Сверкающие стены, увенчанные простым куполом, вздымались в апрельское небо, как сноп ослепительного света. Здание было воплощением цельности, целеустремленности. Как великан войн, оно легко несло свою силу. И пока Бэббит глядел на башню, на лице его сглаживались следы раздражения, и в благоговейном созерцании он поднял безвольно опущенный подбородок. Он только пробормотал: «Одно удовольствие смотреть!» — но город вдохновлял его своим ритмом, и смотрел он на него с любовью. Башня небоскреба казалась ему колокольней храма, где ту религию, имя которой — Бизнес, исповедовали с верой страстной и возвышенной, доступной лишь посвященным. И, входя в столовую, он мурлыкал припев старой песни: «Та-ра-ри-ра, та-ра-ти-та!» — как будто это был гимн, грустный и торжественный.
2
Когда умолкло ворчание Бэббита и невнятное похмыкивание его жены, которым она выражала сочувствие, — хотя долгий опыт отучил ее сочувствовать, но зато еще более долгий опыт приучил всегда поддакивать, — их спальня сразу стала безличной, похожей на все другие спальни.
Комната эта выходила на закрытую веранду. В спальне они оба одевались, а в холодные ночи Бэббит с наслаждением отказывался от всякой закалки на веранде и забирался в свою кровать в спальне, сворачиваясь калачиком в тепле и подсмеиваясь над январскими холодами.
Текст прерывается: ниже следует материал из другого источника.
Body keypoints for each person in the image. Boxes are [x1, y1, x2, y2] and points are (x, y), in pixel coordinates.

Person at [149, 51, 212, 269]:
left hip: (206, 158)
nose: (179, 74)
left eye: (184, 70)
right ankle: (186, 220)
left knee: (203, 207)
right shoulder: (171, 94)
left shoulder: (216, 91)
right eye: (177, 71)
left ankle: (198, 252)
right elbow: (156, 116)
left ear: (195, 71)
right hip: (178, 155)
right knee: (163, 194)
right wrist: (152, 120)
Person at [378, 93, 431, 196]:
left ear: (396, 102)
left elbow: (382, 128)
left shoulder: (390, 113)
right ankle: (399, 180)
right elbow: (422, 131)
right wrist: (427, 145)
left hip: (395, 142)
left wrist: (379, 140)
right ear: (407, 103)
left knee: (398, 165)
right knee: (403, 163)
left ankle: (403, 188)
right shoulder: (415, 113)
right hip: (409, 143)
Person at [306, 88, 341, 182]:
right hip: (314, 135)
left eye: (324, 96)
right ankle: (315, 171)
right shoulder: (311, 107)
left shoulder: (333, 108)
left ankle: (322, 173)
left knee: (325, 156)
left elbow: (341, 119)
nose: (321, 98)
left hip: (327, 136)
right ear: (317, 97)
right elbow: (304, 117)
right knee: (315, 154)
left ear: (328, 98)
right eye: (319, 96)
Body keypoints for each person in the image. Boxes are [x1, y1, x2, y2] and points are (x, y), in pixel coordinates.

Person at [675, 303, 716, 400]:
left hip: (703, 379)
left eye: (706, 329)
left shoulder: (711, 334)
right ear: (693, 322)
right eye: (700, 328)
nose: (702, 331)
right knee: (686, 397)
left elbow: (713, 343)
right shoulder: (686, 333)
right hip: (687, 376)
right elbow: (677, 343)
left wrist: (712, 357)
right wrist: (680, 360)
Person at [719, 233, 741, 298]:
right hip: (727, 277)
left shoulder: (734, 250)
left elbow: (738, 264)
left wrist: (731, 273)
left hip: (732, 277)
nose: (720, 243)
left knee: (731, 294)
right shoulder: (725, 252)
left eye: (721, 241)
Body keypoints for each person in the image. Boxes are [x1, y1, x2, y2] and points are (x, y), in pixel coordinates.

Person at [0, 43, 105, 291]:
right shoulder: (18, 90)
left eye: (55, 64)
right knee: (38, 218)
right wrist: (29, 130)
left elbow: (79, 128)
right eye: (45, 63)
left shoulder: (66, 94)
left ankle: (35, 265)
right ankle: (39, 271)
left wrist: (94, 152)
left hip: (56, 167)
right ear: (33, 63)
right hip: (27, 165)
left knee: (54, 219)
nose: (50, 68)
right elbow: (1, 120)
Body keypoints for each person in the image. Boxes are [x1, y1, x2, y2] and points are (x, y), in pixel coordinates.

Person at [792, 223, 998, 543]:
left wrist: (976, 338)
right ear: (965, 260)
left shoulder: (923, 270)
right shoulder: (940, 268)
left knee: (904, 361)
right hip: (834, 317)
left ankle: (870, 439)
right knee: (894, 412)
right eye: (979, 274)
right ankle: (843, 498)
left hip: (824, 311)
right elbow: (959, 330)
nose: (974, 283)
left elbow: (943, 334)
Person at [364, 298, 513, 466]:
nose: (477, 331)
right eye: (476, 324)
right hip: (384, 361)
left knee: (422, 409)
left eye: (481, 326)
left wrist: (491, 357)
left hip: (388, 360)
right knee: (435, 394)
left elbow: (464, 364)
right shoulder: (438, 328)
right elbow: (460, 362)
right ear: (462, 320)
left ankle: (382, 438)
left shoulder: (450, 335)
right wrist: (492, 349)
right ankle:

Спальня была выдержана в приятных мягких тонах и обставлена по стандартным эскизам одного из лучших декораторов, который «отделывал» почти все собственные дома в Зените. Серые стены с белыми окнами и дверями, ковер спокойного голубоватого оттенка, вся мебель — под красное дерево, шкаф с огромным шлифованным зеркалом, туалет миссис Бэббит со всякими принадлежностями чуть ли не из чистого серебра, гладкие одинаковые кровати, между ними — ночной столик со стандартной ночной лампочкой, стаканом для воды и стандартной книжкой для чтения на ночь с множеством цветных иллюстраций — какая это была книга, сказать трудно, так как никто никогда ее не открывал. Матрацы были упругие, но не жесткие, отличные матрацы новейшего фасона, и притом очень дорогие; радиаторы центрального отопления были точно рассчитаны по кубатуре спальни. Широкие окна легко открывались, запоры и шнуры на них были наилучшего качества, а полотняные шторы не пропускали света. Это была образцовая спальня, прямо из каталога «Новейший уютный дом для семьи со средним достатком». Но спальня эта существовала безотносительно к Бэббитам и вообще к кому бы то ни было. И если люди в ней жили и любили, читали на ночь увлекательные романы или блаженно бездельничали утром по воскресеньям, то на комнате это никак не отразилось. У нее был вид очень хорошего номера в очень хорошем отеле. Казалось, что сейчас войдет горничная, уберет ее для людей, которые останутся тут всего на одну ночь, а потом уйдут, даже не оглянувшись, и никогда о ней не вспомнят.